Keypoint coordinate data

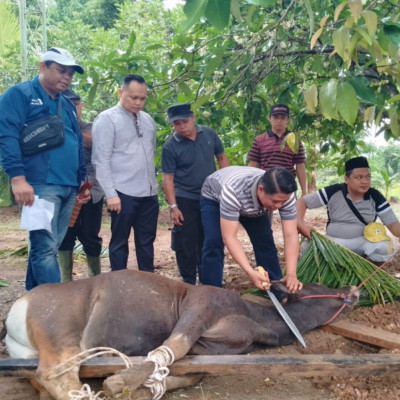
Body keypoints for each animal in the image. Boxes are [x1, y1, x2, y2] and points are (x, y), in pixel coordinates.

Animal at [3, 270, 360, 398]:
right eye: (315, 286)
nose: (353, 290)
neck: (255, 319)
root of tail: (18, 308)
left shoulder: (214, 349)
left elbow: (192, 372)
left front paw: (149, 387)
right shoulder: (198, 310)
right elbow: (171, 347)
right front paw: (121, 383)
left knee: (41, 380)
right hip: (62, 338)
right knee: (56, 377)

WHAT NEEDS TO BE DONE =>
Each line above is to be copied verbatim. Drop any image from the copy.

ANSWER SECTION =>
Body keypoints for each animal in the image. Boxes are [x1, y1, x2, y2] and points are (x, y), in pixel coordinates.

Animal at [3, 270, 360, 398]:
right eye: (315, 286)
nose: (353, 290)
neck: (255, 319)
root of tail: (18, 308)
left shoulder: (214, 349)
left elbow: (192, 372)
left front paw: (149, 387)
right shoulder: (198, 310)
right elbow: (171, 347)
right front paw: (121, 383)
left knee: (41, 380)
right hip: (62, 338)
right knee: (56, 377)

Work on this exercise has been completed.